Bernardo Hernández integrou a equipa inicial do Idealista em 2000, passou pela Google e pela Flickr e, agora, é o homem que tem o dinheiro na mão. E está disposto a deixá-lo no nosso país.
Bernardo Hernández integrou a equipa do Idealista, uma plataforma online de compra e arrendamento de imóveis. Aí iniciou-se na vida de empreendedor, mas não foi por lá que ficou. Passou pela Google, pela Flickr e conta agora com cerca de duas dezenas de empresas em portefólio.
O investidor esteve em Lisboa para participar no encontro mundial de alumni do IE Business School e o ECO esteve à conversa com ele. Falou-se da cidade, dos negócios em Portugal, do Facebook e da importância do fracasso no caminho para o sucesso.
Esteve na equipa inicial do Idealista em 2000. O que mudou no mundo e no empreendedorismo nestes 18 anos?
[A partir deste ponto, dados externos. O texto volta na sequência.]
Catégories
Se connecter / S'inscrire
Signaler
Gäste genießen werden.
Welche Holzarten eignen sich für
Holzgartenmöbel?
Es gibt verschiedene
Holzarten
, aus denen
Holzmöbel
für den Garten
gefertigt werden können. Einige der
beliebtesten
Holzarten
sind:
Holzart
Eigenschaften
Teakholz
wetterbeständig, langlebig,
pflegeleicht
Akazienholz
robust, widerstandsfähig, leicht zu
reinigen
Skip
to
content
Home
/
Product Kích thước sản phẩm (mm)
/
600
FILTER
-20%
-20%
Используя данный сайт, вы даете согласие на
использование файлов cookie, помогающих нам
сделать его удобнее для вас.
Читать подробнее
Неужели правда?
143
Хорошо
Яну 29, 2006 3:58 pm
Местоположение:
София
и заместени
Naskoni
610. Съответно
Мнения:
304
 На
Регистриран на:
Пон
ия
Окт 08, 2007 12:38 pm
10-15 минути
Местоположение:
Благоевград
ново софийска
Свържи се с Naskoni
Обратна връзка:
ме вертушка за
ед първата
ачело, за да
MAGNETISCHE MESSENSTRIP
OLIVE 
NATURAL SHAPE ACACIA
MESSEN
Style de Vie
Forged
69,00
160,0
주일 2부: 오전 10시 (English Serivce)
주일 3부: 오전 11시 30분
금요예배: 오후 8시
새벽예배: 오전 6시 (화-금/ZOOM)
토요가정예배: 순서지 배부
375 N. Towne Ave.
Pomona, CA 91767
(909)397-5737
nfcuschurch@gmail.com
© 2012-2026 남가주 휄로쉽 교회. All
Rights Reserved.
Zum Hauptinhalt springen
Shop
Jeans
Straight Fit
Mudou praticamente tudo. A penetração da internet passou de 15% para 90%, a monetização é uma realidade, os modelos de negócio na internet são uma via de gerar valor monetário. Antes existiam só os computadores, agora temos telemóveis em todo o lado. Não havia talento que surgisse da internet, nem modelo de negócio, nem investimentos, nem quase tecnologia. Agora há capacidades dentro destas áreas. E, a única coisa que não mudou foi a capacidade da tecnologia se ir transformando a uma velocidade muito rápida e de ir ameaçando todo o paradigma antigo de uma forma que nos permite fazer o mesmo, mas mais rápido.
Era mais desafiante do que agora?
Era mais difícil porque nunca se tinha feito e estava tudo por definir, pelo que não havia muita concorrência. Agora é relativamente mais fácil porque está tudo mais claro, mas há muito mais concorrência. São dificuldades diferentes.
Então é mais fácil ser empreendedor agora do que antes?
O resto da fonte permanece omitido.